En effet, je vois une autre origine à ce type d'actes. La souffrance. Souvent, ce que l'on regroupe sous le terme vague de "mal" est provoqué par une douleur. Cette dernière peut réellement être dévastatrice, et je pense que certaines personnes sont complètement transformées après une dure épreuve, une épreuve déchirante. Ce qui les pousse parfois, dans cette brume aveuglante que peut provoquer le tourment, à faire souffrir les autres. Pour diverses raisons (se venger, leur faire comprendre combien un poids est lourd à porter, pour décharger sa douleur, etc.). Encore une fois, je ne veux pas parler de leur excusabilité ou non. Le fait est que, incontestablement, les autres ont une raison quand ils vous font souffrir. Et nous-mêmes, pour diverses raisons, pouvons parfois faire souffrir les autres également. Pensons-y.

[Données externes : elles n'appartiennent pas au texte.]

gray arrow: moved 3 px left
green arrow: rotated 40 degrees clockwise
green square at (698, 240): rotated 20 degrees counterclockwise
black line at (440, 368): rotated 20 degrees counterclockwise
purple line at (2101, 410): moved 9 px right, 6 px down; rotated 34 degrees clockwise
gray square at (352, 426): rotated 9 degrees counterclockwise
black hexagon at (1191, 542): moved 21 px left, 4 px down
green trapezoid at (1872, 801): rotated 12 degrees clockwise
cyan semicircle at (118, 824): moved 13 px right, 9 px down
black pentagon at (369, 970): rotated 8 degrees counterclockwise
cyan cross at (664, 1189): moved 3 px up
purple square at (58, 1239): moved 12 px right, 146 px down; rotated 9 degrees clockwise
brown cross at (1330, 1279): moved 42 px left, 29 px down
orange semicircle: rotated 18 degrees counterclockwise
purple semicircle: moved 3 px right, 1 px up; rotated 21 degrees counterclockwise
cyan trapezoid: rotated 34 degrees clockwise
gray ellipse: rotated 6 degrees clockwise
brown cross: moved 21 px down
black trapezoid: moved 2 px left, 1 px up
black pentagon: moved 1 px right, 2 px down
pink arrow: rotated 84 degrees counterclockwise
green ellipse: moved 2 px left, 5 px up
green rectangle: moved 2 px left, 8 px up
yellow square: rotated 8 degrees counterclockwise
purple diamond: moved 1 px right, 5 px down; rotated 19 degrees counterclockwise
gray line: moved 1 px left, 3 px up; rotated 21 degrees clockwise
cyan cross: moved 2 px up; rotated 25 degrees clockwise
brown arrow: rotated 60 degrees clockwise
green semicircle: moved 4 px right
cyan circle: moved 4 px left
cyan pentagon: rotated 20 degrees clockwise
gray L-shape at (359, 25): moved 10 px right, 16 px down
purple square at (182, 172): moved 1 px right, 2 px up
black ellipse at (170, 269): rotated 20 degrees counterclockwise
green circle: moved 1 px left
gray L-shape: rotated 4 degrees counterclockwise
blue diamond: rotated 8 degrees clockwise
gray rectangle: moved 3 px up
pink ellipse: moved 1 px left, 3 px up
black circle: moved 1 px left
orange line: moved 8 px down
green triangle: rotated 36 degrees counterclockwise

Et si les gens font souffrir d'autres gens, ça instaure tout un climat de violence (au moins verbale), de méfiance, etc. Et pour changer ce climat, il faut changer les gens. Sauf que changer les autres, ce n'est pas si simple...
Ce que mon vague rapport avec la philosophie bouddhiste m'a appris, c'est qu'on ne peut pas changer l'autre. On ne peut que se changer soi-même. Ensuite, on se comporte de manière à influencer l'ambiance autour de nous, et à inciter ensuite les gens à changer eux-mêmes. Je vous laisse imaginer ce que ça pourrait donner pour la tolérance, l'écologie... (j'en reparlerai sans doute) En fait, je pense qu'avec de la haine ou de la rage, on ne peut pas réussir à changer le monde (mais c'est discutable, parce que ça donne aussi de l'énergie) (Decay, tu n'es pas visée non plus, à vrai dire, ce raisonnement, je l'ai depuis plusieurs mois). Parce qu'on est agressif et que les autres répondent souvent à l'agression par l'agression . Et que, comme disait Stéphane Hessel, auteur du livre Indignez-vous, il est plus efficace de se battre pour que de lutter contre.
Après, l'ambiance que l'on crée autour de nous est plus ou moins efficace en fonction de la relation qu'on a avec les autres (amants, amis, inconnus). Mais l'avantage est que cette manière d'agir laisse le libre arbitre à tout le monde. On peut exposer les faits, argumenter, se comporter de manière à montrer que notre conviction est "la bonne" (ou du moins, qu'elle comporte un certain nombre d'avantages), et les autres se laissent convaincre ou non. On les laisse libres.

Parce que les autres ont une vie. Parce que les autres ont un cerveau, et que même s'ils ne pensent pas comme nous, ils ont leurs raisons (bonnes ou mauvaises, c'est subjectif), et qu'il faut les respecter (les raisons comme les êtres humains, mais évidemment, plus les êtres humains). Parce que les autres ne sont ni foncièrement méchants, ni totalement immuables. Parce que les autres, pour nous, ce n'est pas l'enfer. Non, les autres, c'est un paradis de diversité.